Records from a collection
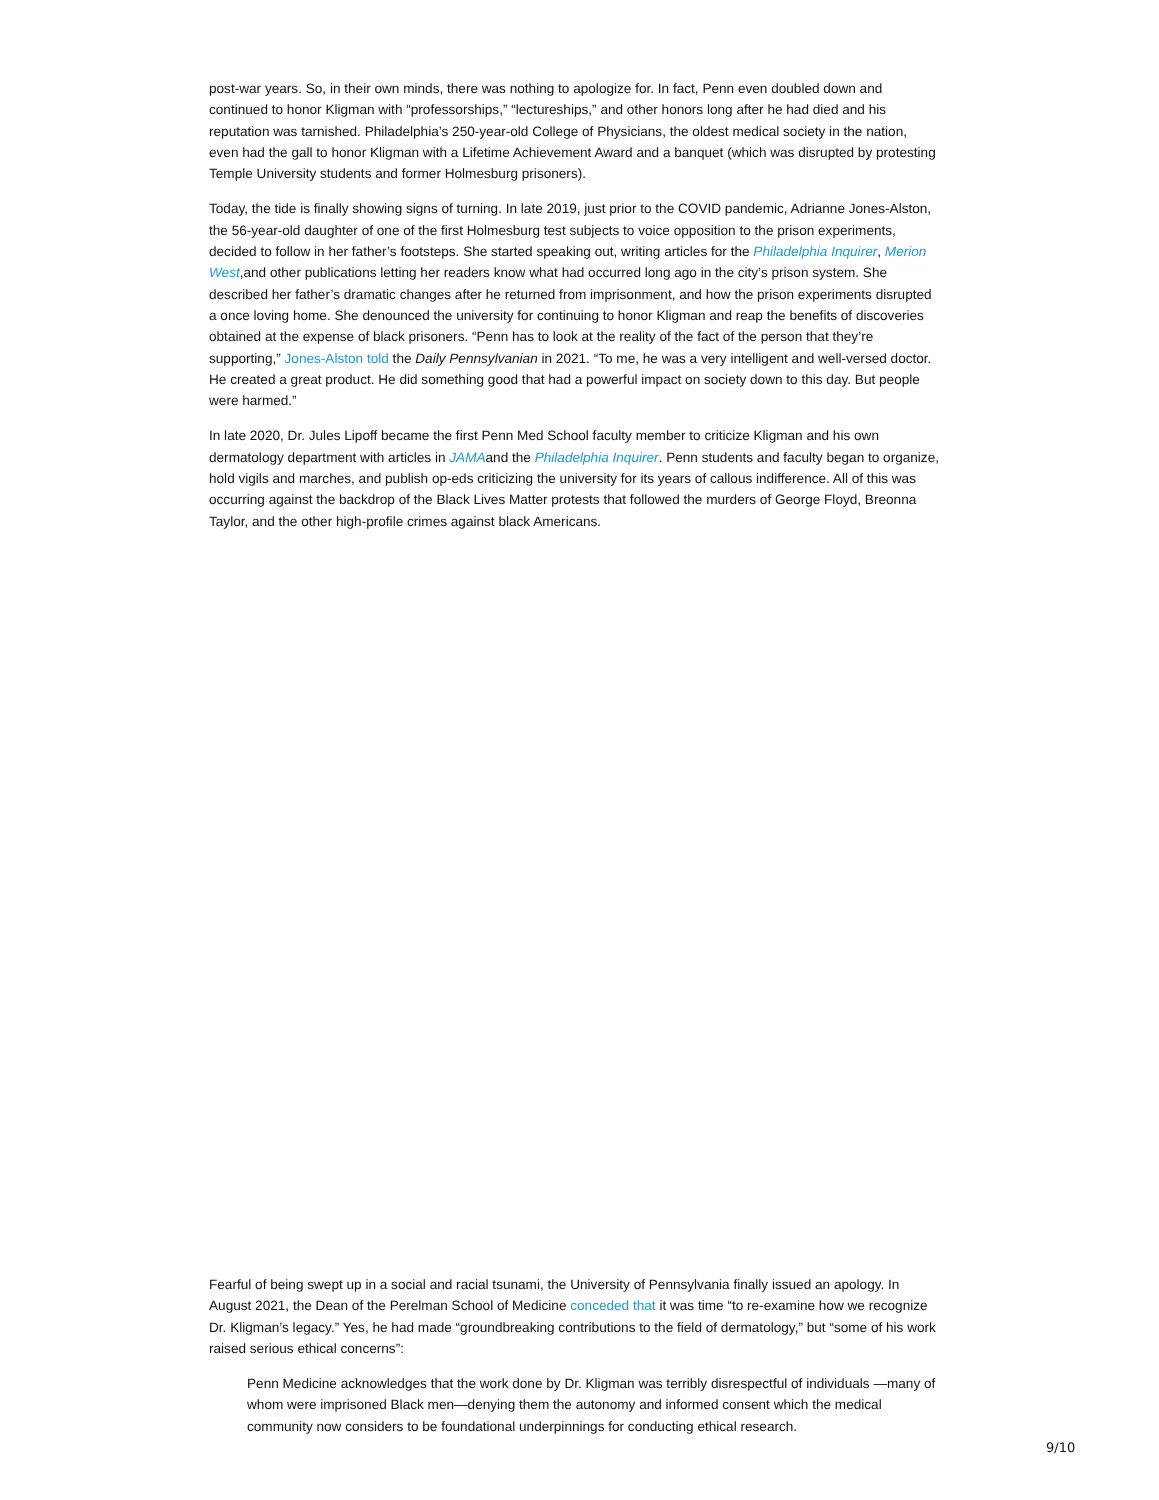post-war years. So, in their own minds, there was nothing to apologize for. In fact, Penn even doubled down and continued to honor Kligman with “professorships,” “lectureships,” and other honors long after he had died and his reputation was tarnished. Philadelphia’s 250-year-old College of Physicians, the oldest medical society in the nation, even had the gall to honor Kligman with a Lifetime Achievement Award and a banquet (which was disrupted by protesting Temple University students and former Holmesburg prisoners).
Today, the tide is finally showing signs of turning. In late 2019, just prior to the COVID pandemic, Adrianne Jones-Alston, the 56-year-old daughter of one of the first Holmesburg test subjects to voice opposition to the prison experiments, decided to follow in her father’s footsteps. She started speaking out, writing articles for the Philadelphia Inquirer, Merion West,and other publications letting her readers know what had occurred long ago in the city’s prison system. She described her father’s dramatic changes after he returned from imprisonment, and how the prison experiments disrupted a once loving home. She denounced the university for continuing to honor Kligman and reap the benefits of discoveries obtained at the expense of black prisoners. “Penn has to look at the reality of the fact of the person that they’re supporting,” Jones-Alston told the Daily Pennsylvanian in 2021. “To me, he was a very intelligent and well-versed doctor. He created a great product. He did something good that had a powerful impact on society down to this day. But people were harmed.”
In late 2020, Dr. Jules Lipoff became the first Penn Med School faculty member to criticize Kligman and his own dermatology department with articles in JAMAand the Philadelphia Inquirer. Penn students and faculty began to organize, hold vigils and marches, and publish op-eds criticizing the university for its years of callous indifference. All of this was occurring against the backdrop of the Black Lives Matter protests that followed the murders of George Floyd, Breonna Taylor, and the other high-profile crimes against black Americans.
Fearful of being swept up in a social and racial tsunami, the University of Pennsylvania finally issued an apology. In August 2021, the Dean of the Perelman School of Medicine conceded that it was time “to re-examine how we recognize Dr. Kligman’s legacy.” Yes, he had made “groundbreaking contributions to the field of dermatology,” but “some of his work raised serious ethical concerns”:
Penn Medicine acknowledges that the work done by Dr. Kligman was terribly disrespectful of individuals —many of whom were imprisoned Black men—denying them the autonomy and informed consent which the medical community now considers to be foundational underpinnings for conducting ethical research.
9/10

*Aim of the task*: Report all lines of the data that include the word "ethical".

*Solution to the exercise*:
Fearful of being swept up in a social and racial tsunami, the University of Pennsylvania finally issued an apology. In August 2021, the Dean of the Perelman School of Medicine conceded that it was time “to re-examine how we recognize Dr. Kligman’s legacy.” Yes, he had made “groundbreaking contributions to the field of dermatology,” but “some of his work raised serious ethical concerns”:
Penn Medicine acknowledges that the work done by Dr. Kligman was terribly disrespectful of individuals —many of whom were imprisoned Black men—denying them the autonomy and informed consent which the medical community now considers to be foundational underpinnings for conducting ethical research.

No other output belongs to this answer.